At the same time, during the transition to the full implementation of such policies, it may well be appropriate to promote use of school buses. To this end, schools would be encouraged to liaise with companies offering this service in order to arrive at the most advantageous terms that come in the wake of ‘economies of scale’.
The prospects for promoting walking are by no means as limiting as would appear at first sight, particularly if parents can be assured that the route to school has safe road crossing points. After all, a walk of one mile (or perhaps even one and a half miles) — whether the child is accompanied or not — should take no more than 20 minutes. That represents an ideal period of exercise as well as an important learning experience in the ‘informal classroom’ of the outdoor environment. In support of such a strategy, and other related ones, Camden should put more of its limited resources into creating a safer traffic environment.

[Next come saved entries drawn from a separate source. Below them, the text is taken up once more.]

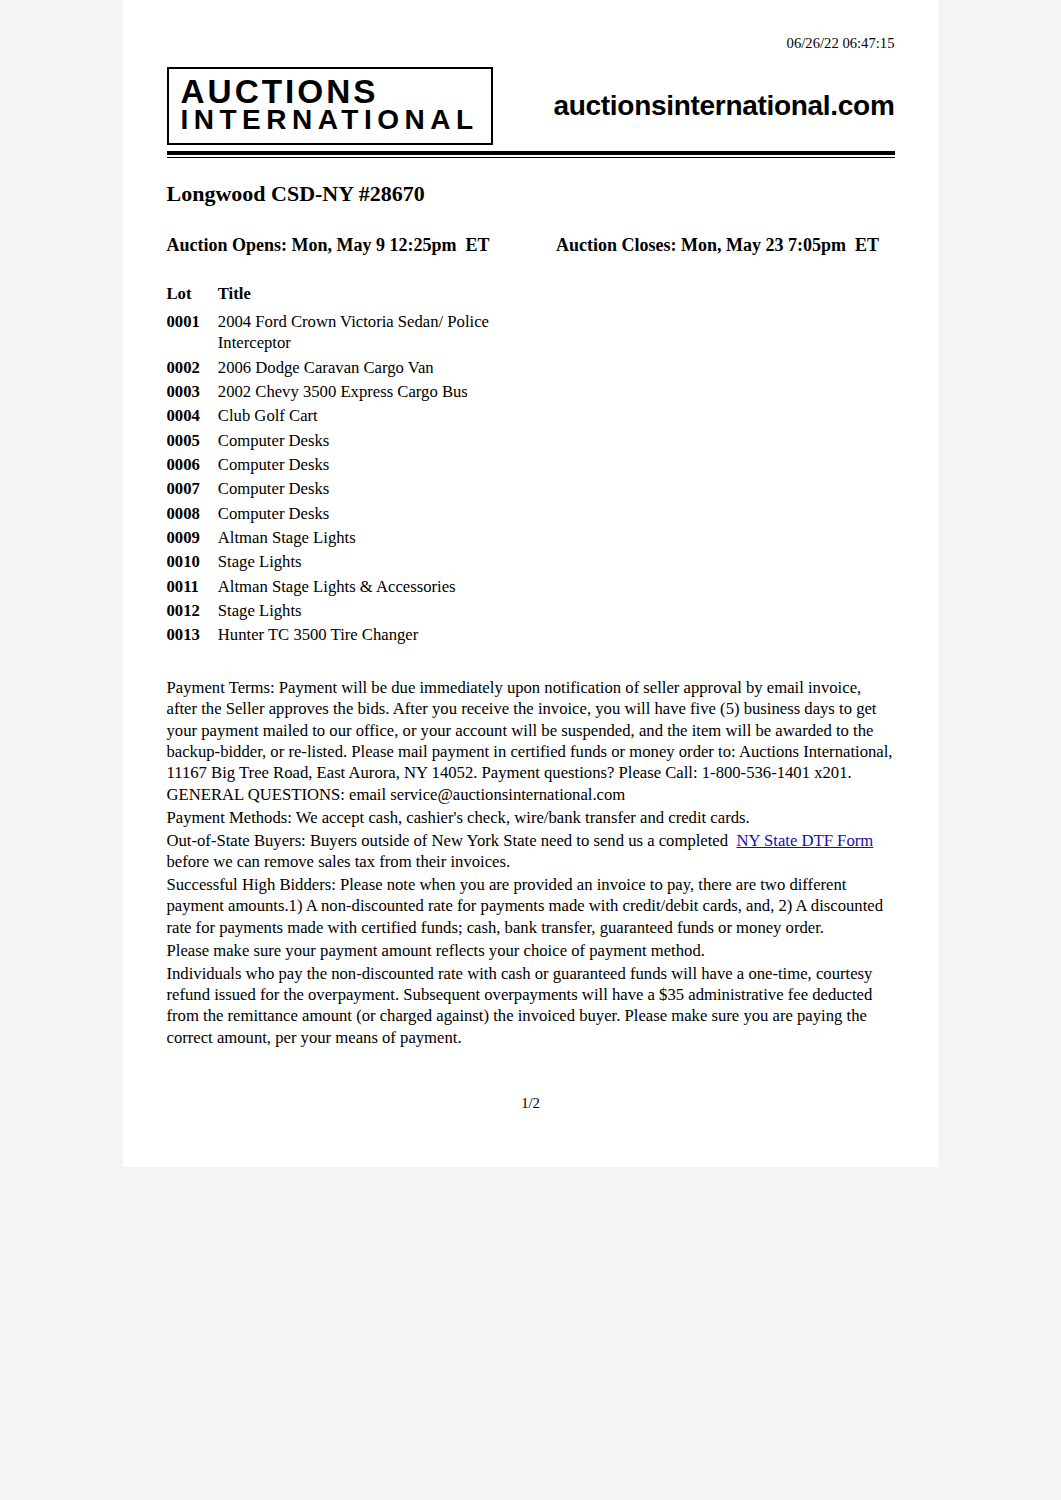06/26/22 06:47:15
AUCTIONS INTERNATIONAL
auctionsinternational.com
Longwood CSD-NY #28670
Auction Opens: Mon, May 9 12:25pm ET
Auction Closes: Mon, May 23 7:05pm ET
| Lot | Title |
| --- | --- |
| 0001 | 2004 Ford Crown Victoria Sedan/ Police Interceptor |
| 0002 | 2006 Dodge Caravan Cargo Van |
| 0003 | 2002 Chevy 3500 Express Cargo Bus |
| 0004 | Club Golf Cart |
| 0005 | Computer Desks |
| 0006 | Computer Desks |
| 0007 | Computer Desks |
| 0008 | Computer Desks |
| 0009 | Altman Stage Lights |
| 0010 | Stage Lights |
| 0011 | Altman Stage Lights & Accessories |
| 0012 | Stage Lights |
| 0013 | Hunter TC 3500 Tire Changer |
Payment Terms: Payment will be due immediately upon notification of seller approval by email invoice, after the Seller approves the bids. After you receive the invoice, you will have five (5) business days to get your payment mailed to our office, or your account will be suspended, and the item will be awarded to the backup-bidder, or re-listed. Please mail payment in certified funds or money order to: Auctions International, 11167 Big Tree Road, East Aurora, NY 14052. Payment questions? Please Call: 1-800-536-1401 x201. GENERAL QUESTIONS: email service@auctionsinternational.com
Payment Methods: We accept cash, cashier's check, wire/bank transfer and credit cards.
Out-of-State Buyers: Buyers outside of New York State need to send us a completed NY State DTF Form before we can remove sales tax from their invoices.
Successful High Bidders: Please note when you are provided an invoice to pay, there are two different payment amounts.1) A non-discounted rate for payments made with credit/debit cards, and, 2) A discounted rate for payments made with certified funds; cash, bank transfer, guaranteed funds or money order.
Please make sure your payment amount reflects your choice of payment method.
Individuals who pay the non-discounted rate with cash or guaranteed funds will have a one-time, courtesy refund issued for the overpayment. Subsequent overpayments will have a $35 administrative fee deducted from the remittance amount (or charged against) the invoiced buyer. Please make sure you are paying the correct amount, per your means of payment.
1/2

There are two themes related to these recommendations which the Scrutiny Panel may wish to consider as they reinforce the case for their adoption. First, a strong case could be made for discouraging the use of cars by the staff of schools. Not only does this contribute to all the adverse effects noted above but it also sets a bad example to parents and children by giving the impression that cars are essential for their journeys. This may be true in some instances, but certainly not in all instances.
Second, over and above the traffic and parking aspects, there is the issue relating to the quality of life of local communities in which schools are located. Traditionally, schools for children below the age of 11 have been seen as an important focus of activity because children’s friendship patterns can develop more naturally within a local community as they can be extended informally into their leisure lives. Similarly, community spirit is better nurtured in an environment where more people know each other. Parents, and sometimes grandparents, are better able to share a common purpose in looking after and improving the quality of their neighbourhood where there is less anonymity. The larger the geographical catchment of the school, the less likely it is that these desirable relationships will thrive.
1. Hillman, M, Adams, J, Whitelegg, J, One False Move: a study of children’s independent mobility, Policy Studies Institute, 1991.
2. Hillman, M., ‘Curbing children’s social and emotional development’: an unrecognised outcome of parental fears’, The Journal of Contemporary Health, issue 8/winter 1999/2000.